NewsBusters asks: When the Washington Post runs a favorable news story on gun buybacks, can't they find a single person who could criticize the proposals? Even the Boston Globe, hardly an NRA sympathizer, criticizes such buybacks -- there's obviously a serious question whether they're worthwhile. Shouldn't a news story that quotes people praising them also at least mention the opposite view?
(NewsBusters also faults an AP story on the subject, but it's a very short piece, with no express praise of the programs; covering criticism of the programs is thus both harder and less necessary.)
Again, I don't think it's applicable in this particular case. But I'm instinctively suspicious of this line of complaint, that journalists ought to have considered the other side of the debate---as a general matter, it's a principle that leads to a lot of shoddy journalism.
The best kind of journalism attempts to provide an in-depth look at all sides to a question and then comes to its own verdict (if it's an opinion piece) or allows the reader to do so (if it's a news piece).
I expressly stressed, in the second sentence of my post, that "Even the Boston Globe, hardly an NRA sympathizer, criticizes such buybacks -- there's obviously a serious question whether they're worthwhile." If there was no serious question whether buybacks are worthwhile, the matter would be different; but there is such a serious question. Why do you "take [my] underlying principle" to be any broader than I describe?
I think you missed Dave Hardy's <satire> tags or something.
As a libertarian, I am torn between my disdain for government subsidies and my belief that if government is going to subsidize something, it might as well be guns.
As another example, there was a recent bill in congress to forbid the sale of horsemeat for human consumption. This bill would reduce the value of old horses, increase the cost of owning horses, and reduce the number of horses in America.
Why do you not cite the lack of criticism in the Washington Post to be evidence that there is, in fact, not a "serious question"?
How have you determined which newspaper is correct? Just seemed odd to me to hold the two newspapers to different standards.
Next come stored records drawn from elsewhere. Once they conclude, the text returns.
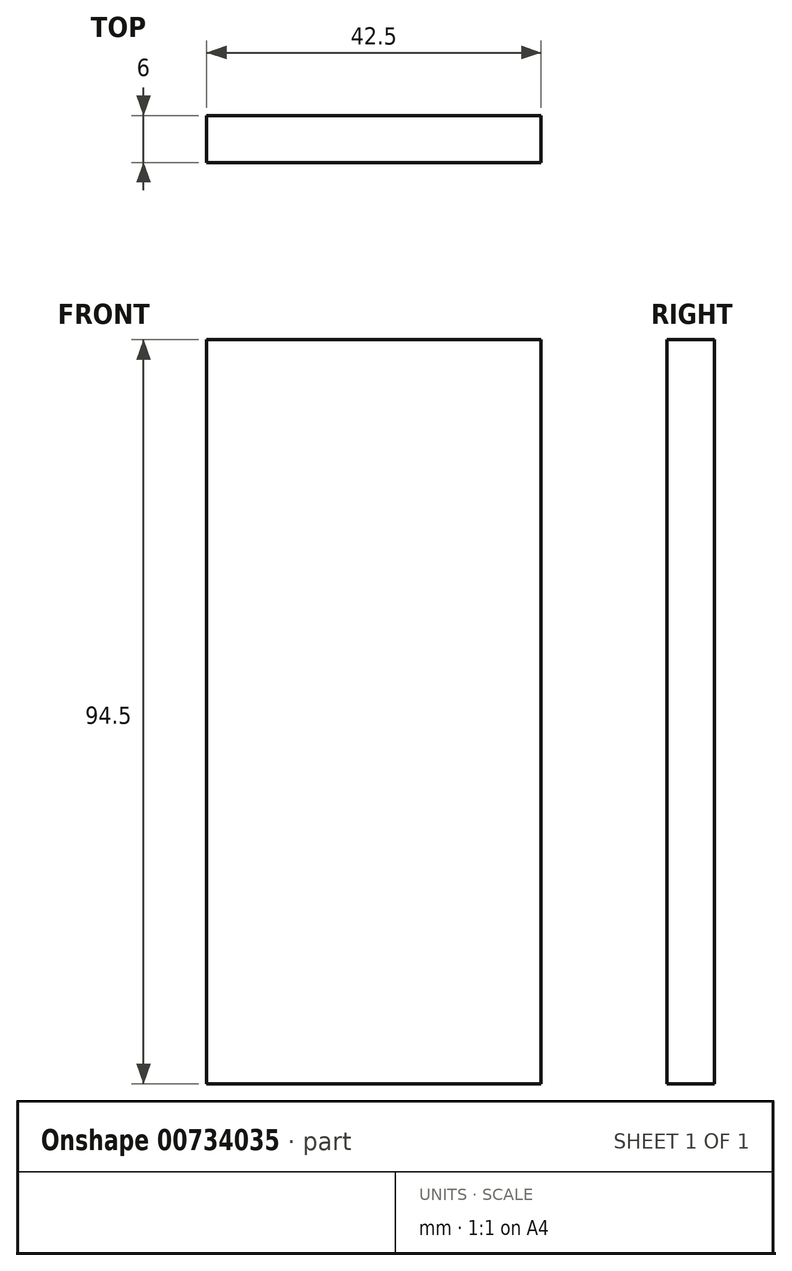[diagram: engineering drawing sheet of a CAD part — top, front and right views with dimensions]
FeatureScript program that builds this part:
annotation { "Feature Type Name" : "Feature", "Feature Type Description" : "" }
export const myFeature = defineFeature(function(context is Context, id is Id, definition is map)
    precondition{}
    {
        {
            var Q0;
            Q0=qCreatedBy(makeId("Front.planeOp"),FACE);
            var sketch = newSketch(context, id + "F0", { "sketchPlane" : qUnion([Q0])});
            skLineSegment(sketch, "E0.bottom", {"start": v(-22.95, 45.06) * mm, "end": v(19.55, 45.06) * mm});
            skLineSegment(sketch, "E0.top", {"start": v(-22.95, -49.44) * mm, "end": v(19.55, -49.44) * mm});
            skLineSegment(sketch, "E0.left", {"start": v(-22.95, 45.06) * mm, "end": v(-22.95, -49.44) * mm});
            skLineSegment(sketch, "E0.right", {"start": v(19.55, 45.06) * mm, "end": v(19.55, -49.44) * mm});
            skSolve(sketch);
        }
        {
            var Q0;
            Q0=qSketchRegion(id+"F0",true);
            extrude(context, id + "F1", {"entities" : qUnion([Q0]), "depth" : 6 * mm, "offsetDistance" : 25 * mm});
        }
    });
Also, while waiting in line at the last one I went to, there was a very nice old lady carrying a vintage Browning Sweet 16 in near perfect condition that had been her husbands. I bought it from her for $200 on the spot and that is a fraction of what its fair value is (and double what she would have got at the buyback.)
"I believe they do these to make the public think they are doing something to reduce crime. And to make the public see firearms as bad."
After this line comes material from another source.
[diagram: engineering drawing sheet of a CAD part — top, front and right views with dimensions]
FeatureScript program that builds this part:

Rather than address the root causes of crime, and a central role government has in perpetuating conditions that encourage crime, media lapdogs attack guns (which they hate), gun owners (whom they view as fools or worse), and the RKBA, which many would destroy if they could (a goal they pursue constantly, as in this tale).
For one thing, you can't buy back something you never owned, the program is fraudulent from the start. No constitutional authority exists to spend the public treasury on disarming the public.
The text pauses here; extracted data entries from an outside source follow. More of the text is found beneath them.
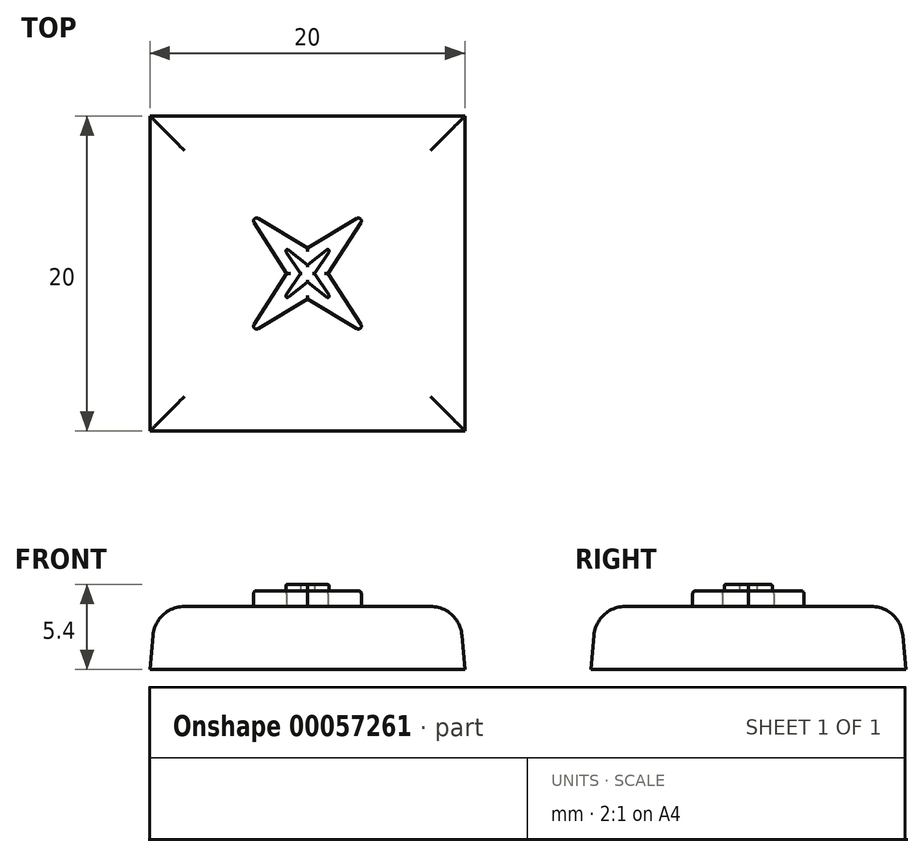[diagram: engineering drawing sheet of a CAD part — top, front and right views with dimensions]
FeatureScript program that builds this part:
annotation { "Feature Type Name" : "Feature", "Feature Type Description" : "" }
export const myFeature = defineFeature(function(context is Context, id is Id, definition is map)
    precondition{}
    {
        {
            var Q0;
            Q0=qCreatedBy(makeId("Top.planeOp"),FACE);
            var sketch = newSketch(context, id + "F0", { "sketchPlane" : qUnion([Q0])});
            skLineSegment(sketch, "E0.rect.bottom", {"start": v(10, 10) * mm, "end": v(-10, 10) * mm});
            skLineSegment(sketch, "E0.rect.top", {"start": v(10, -10) * mm, "end": v(-10, -10) * mm});
            skLineSegment(sketch, "E0.rect.left", {"start": v(10, 10) * mm, "end": v(10, -10) * mm});
            skLineSegment(sketch, "E0.rect.right", {"start": v(-10, 10) * mm, "end": v(-10, -10) * mm});
            skPoint(sketch, "E0.rect.middle", {"position": v(0, 0) * mm});
            skSolve(sketch);
        }
        {
            var Q0;
            Q0 = qSketchRegion(id + "F0", true);
            extrude(context, id + "F1", {"entities" : qUnion([Q0]), "depth" : 4 * mm, "hasDraft" : true, "draftAngle" : 5 * degree, "draftPullDirection" : true});
        }
        {
            var Q0;
            Q0=makeQuery(id+"F1.opExtrude","CAP_FACE",FACE,{"disambiguationData":[OSD([sQuery(id+"F0.wireOp",EDGE,"E0.rect.bottom"),sQuery(id+"F0.wireOp",EDGE,"E0.rect.top"),sQuery(id+"F0.wireOp",EDGE,"E0.rect.left"),sQuery(id+"F0.wireOp",EDGE,"E0.rect.right")])],"isStart":false});
            fillet(context, id + "F2", {"entities" : qUnion([Q0]), "radius" : 2 * mm, "tangentPropagation" : true, "allowEdgeOverflow" : false});
        }
        {
            var Q0;
            Q0=makeQuery(id+"F1.opExtrude","CAP_FACE",FACE,{"disambiguationData":[OSD([sQuery(id+"F0.wireOp",EDGE,"E0.rect.bottom"),sQuery(id+"F0.wireOp",EDGE,"E0.rect.top"),sQuery(id+"F0.wireOp",EDGE,"E0.rect.left"),sQuery(id+"F0.wireOp",EDGE,"E0.rect.right")])],"isStart":false});
            var sketch = newSketch(context, id + "F3", { "sketchPlane" : qUnion([Q0])});
            skLineSegment(sketch, "E1", {"start": v(0, 5.87) * mm, "end": v(0, -5.93) * mm, "construction": true});
            skLineSegment(sketch, "E2", {"start": v(-6.5, 0) * mm, "end": v(6.65, 0) * mm, "construction": true});
            skLineSegment(sketch, "E3", {"start": v(0, 1.63) * mm, "end": v(-3.85, 3.95) * mm});
            skLineSegment(sketch, "E4", {"start": v(-3.85, 3.95) * mm, "end": v(-1.32, 0) * mm});
            skLineSegment(sketch, "E5.MirrorCS", {"start": v(0, 1.63) * mm, "end": v(3.85, 3.95) * mm});
            skLineSegment(sketch, "E6.MirrorCS", {"start": v(3.85, 3.95) * mm, "end": v(1.32, 0) * mm});
            skLineSegment(sketch, "E7.MirrorCS", {"start": v(-3.85, -3.95) * mm, "end": v(-1.32, 0) * mm});
            skLineSegment(sketch, "E8.MirrorCS", {"start": v(0, -1.63) * mm, "end": v(-3.85, -3.95) * mm});
            skLineSegment(sketch, "E9.MirrorCS", {"start": v(0, -1.63) * mm, "end": v(3.85, -3.95) * mm});
            skLineSegment(sketch, "E10.MirrorCS", {"start": v(3.85, -3.95) * mm, "end": v(1.32, 0) * mm});
            skSolve(sketch);
        }
        {
            var Q0;
            Q0=makeQuery(id+"F3.imprint","IMPRINT",FACE,{"disambiguationData":[TD([[makeQuery(id+"F3.imprint","IMPRINT",EDGE,{"derivedFrom":sQuery(id+"F3.wireOp",EDGE,"E3")}),1.0]])]});
            extrude(context, id + "F4", {"entities" : qUnion([Q0]), "operationType" : NewBodyOperationType.ADD, "depth" : 1 * mm});
        }
        {
            var Q0;
            Q0=makeQuery(id+"F4.opExtrude","CAP_FACE",FACE,{"disambiguationData":[OSD([sQuery(id+"F3.wireOp",EDGE,"E3"),sQuery(id+"F3.wireOp",EDGE,"E4"),sQuery(id+"F3.wireOp",EDGE,"E5.MirrorCS"),sQuery(id+"F3.wireOp",EDGE,"E6.MirrorCS"),sQuery(id+"F3.wireOp",EDGE,"E7.MirrorCS"),sQuery(id+"F3.wireOp",EDGE,"E8.MirrorCS"),sQuery(id+"F3.wireOp",EDGE,"E9.MirrorCS"),sQuery(id+"F3.wireOp",EDGE,"E10.MirrorCS")])],"isStart":false});
            var Q1;
            Q1=makeQuery(id+"F4.opExtrude","SWEPT_EDGE",EDGE,{"disambiguationData":[OSD([sQuery(id+"F3.wireOp",EDGE,"E3"),sQuery(id+"F3.wireOp",EDGE,"E4")])]});
            var Q2;
            Q2=makeQuery(id+"F4.opExtrude","SWEPT_EDGE",EDGE,{"disambiguationData":[OSD([sQuery(id+"F3.wireOp",EDGE,"E7.MirrorCS"),sQuery(id+"F3.wireOp",EDGE,"E8.MirrorCS")])]});
            var Q3;
            Q3=makeQuery(id+"F4.opExtrude","SWEPT_EDGE",EDGE,{"disambiguationData":[OSD([sQuery(id+"F3.wireOp",EDGE,"E5.MirrorCS"),sQuery(id+"F3.wireOp",EDGE,"E6.MirrorCS")])]});
            var Q4;
            Q4=makeQuery(id+"F4.opExtrude","SWEPT_EDGE",EDGE,{"disambiguationData":[OSD([sQuery(id+"F3.wireOp",EDGE,"E9.MirrorCS"),sQuery(id+"F3.wireOp",EDGE,"E10.MirrorCS")])]});
            fillet(context, id + "F5", {"entities" : qUnion([Q0, Q1, Q2, Q3, Q4]), "radius" : 0.2 * mm, "tangentPropagation" : true, "allowEdgeOverflow" : false});
        }
        {
            var Q0;
            Q0=makeQuery(id+"F4.opExtrude","CAP_FACE",FACE,{"disambiguationData":[OSD([sQuery(id+"F3.wireOp",EDGE,"E3"),sQuery(id+"F3.wireOp",EDGE,"E4"),sQuery(id+"F3.wireOp",EDGE,"E5.MirrorCS"),sQuery(id+"F3.wireOp",EDGE,"E6.MirrorCS"),sQuery(id+"F3.wireOp",EDGE,"E7.MirrorCS"),sQuery(id+"F3.wireOp",EDGE,"E8.MirrorCS"),sQuery(id+"F3.wireOp",EDGE,"E9.MirrorCS"),sQuery(id+"F3.wireOp",EDGE,"E10.MirrorCS")])],"isStart":false});
            var sketch = newSketch(context, id + "F6", { "sketchPlane" : qUnion([Q0])});
            skLineSegment(sketch, "E11", {"start": v(0, 3.4) * mm, "end": v(0, -3.8) * mm, "construction": true});
            skLineSegment(sketch, "E12", {"start": v(-4.03, 0) * mm, "end": v(4.1, 0) * mm, "construction": true});
            skLineSegment(sketch, "E13", {"start": v(0, 0.55) * mm, "end": v(-1.7, 1.89) * mm});
            skLineSegment(sketch, "E14", {"start": v(-1.7, 1.89) * mm, "end": v(-0.46, 0) * mm});
            skLineSegment(sketch, "E15.MirrorCS", {"start": v(0, 0.55) * mm, "end": v(1.7, 1.89) * mm});
            skLineSegment(sketch, "E16.MirrorCS", {"start": v(1.7, 1.89) * mm, "end": v(0.46, 0) * mm});
            skLineSegment(sketch, "E17.MirrorCS", {"start": v(1.7, -1.89) * mm, "end": v(0.46, 0) * mm});
            skLineSegment(sketch, "E18.MirrorCS", {"start": v(0, -0.55) * mm, "end": v(1.7, -1.89) * mm});
            skLineSegment(sketch, "E19.MirrorCS", {"start": v(0, -3.4) * mm, "end": v(0, 3.8) * mm, "construction": true});
            skLineSegment(sketch, "E20.MirrorCS", {"start": v(-1.7, -1.89) * mm, "end": v(-0.46, 0) * mm});
            skLineSegment(sketch, "E21.MirrorCS", {"start": v(0, -0.55) * mm, "end": v(-1.7, -1.89) * mm});
            skSolve(sketch);
        }
        {
            var Q0;
            Q0=makeQuery(id+"F6.imprint","IMPRINT",FACE,{"disambiguationData":[TD([[makeQuery(id+"F6.imprint","IMPRINT",EDGE,{"derivedFrom":sQuery(id+"F6.wireOp",EDGE,"E13")}),1.0]])]});
            extrude(context, id + "F7", {"entities" : qUnion([Q0]), "operationType" : NewBodyOperationType.ADD, "depth" : 0.4 * mm});
        }
        {
            var Q0;
            Q0=makeQuery(id+"F7.opExtrude","CAP_FACE",FACE,{"disambiguationData":[OSD([sQuery(id+"F6.wireOp",EDGE,"E13"),sQuery(id+"F6.wireOp",EDGE,"E14"),sQuery(id+"F6.wireOp",EDGE,"E15.MirrorCS"),sQuery(id+"F6.wireOp",EDGE,"E16.MirrorCS"),sQuery(id+"F6.wireOp",EDGE,"E17.MirrorCS"),sQuery(id+"F6.wireOp",EDGE,"E18.MirrorCS"),sQuery(id+"F6.wireOp",EDGE,"E20.MirrorCS"),sQuery(id+"F6.wireOp",EDGE,"E21.MirrorCS")])],"isStart":false});
            var Q1;
            Q1=makeQuery(id+"F7.opExtrude","SWEPT_EDGE",EDGE,{"disambiguationData":[OSD([sQuery(id+"F6.wireOp",EDGE,"E15.MirrorCS"),sQuery(id+"F6.wireOp",EDGE,"E16.MirrorCS")])]});
            var Q2;
            Q2=makeQuery(id+"F7.opExtrude","SWEPT_EDGE",EDGE,{"disambiguationData":[OSD([sQuery(id+"F6.wireOp",EDGE,"E17.MirrorCS"),sQuery(id+"F6.wireOp",EDGE,"E18.MirrorCS")])]});
            var Q3;
            Q3=makeQuery(id+"F7.opExtrude","SWEPT_EDGE",EDGE,{"disambiguationData":[OSD([sQuery(id+"F6.wireOp",EDGE,"E20.MirrorCS"),sQuery(id+"F6.wireOp",EDGE,"E21.MirrorCS")])]});
            var Q4;
            Q4=makeQuery(id+"F7.opExtrude","SWEPT_EDGE",EDGE,{"disambiguationData":[OSD([sQuery(id+"F6.wireOp",EDGE,"E13"),sQuery(id+"F6.wireOp",EDGE,"E14")])]});
            fillet(context, id + "F8", {"entities" : qUnion([Q0, Q1, Q2, Q3, Q4]), "radius" : 0.1 * mm, "tangentPropagation" : true, "allowEdgeOverflow" : false});
        }
    });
Next, there are no guns "on the street," this is just a scare phrase used by authorities to terrorize the public.
Then, euphemistic buyback programs never convince real criminals to turn in their guns for safety or otherwise, unless --
You consider that nearly anyone turning in a gun has carried it illegally through D.C., transferred it to the police illegally and without paperwork (no questions asked), using the so-called "gun-show loophole" to operate the scam, and the police are gladly violating the law and tolerating, no, encouraging, the public to violate the law too.
In Arizona, savvy gun owners used to set up a table outside gun buybacks and pay good prices for worthwhile merchandise that comes by. Recognizing this unintended consequence (perfectly legal here), and the utter hopeless feel-good waste the programs are, they don't run them anymore. Shucks.
The Post keeps up its long-standing tradition of villifying guns and presenting no decent value to these vital exemplars of freedom. Guns are so bad, in their view (and in this heinous example of corrupt journalism), that anything that gets them from the public to the authorities is a public good.
Eugene's point about balance, required by every code of ethics in the trade, is completely ignored if the subject is guns, because, well, what possible balance could there be for the evil world of guns?!
The idea that one of these guns might ever save a life or stop a crime never enters their consciousness.
I did an interview with a reporter yesterday (Tucson Daily Star), which I always see as an opportunity to educate the hopelessly ignorant and misinformed. When I pointed out that the whole CCW program regulates only the innocent, and that criminals are not included in any way, at great expense and perhaps poorly allocating limited resources, she said, "Wow. I never thought of it that way."
Made my day. The Post, if this story is any gauge, is beyond hope.
Alan.
A more realistic portrait of this post and my point through the analogy of Canadian moose:
*Moose Don't Exist In Canada.
I think it's a shaky argument to say that the Boston Globe's mention of a point of view automatically is grounds for the conclusion that it "obviously is a serious question" and the WP has engaged in favoritism.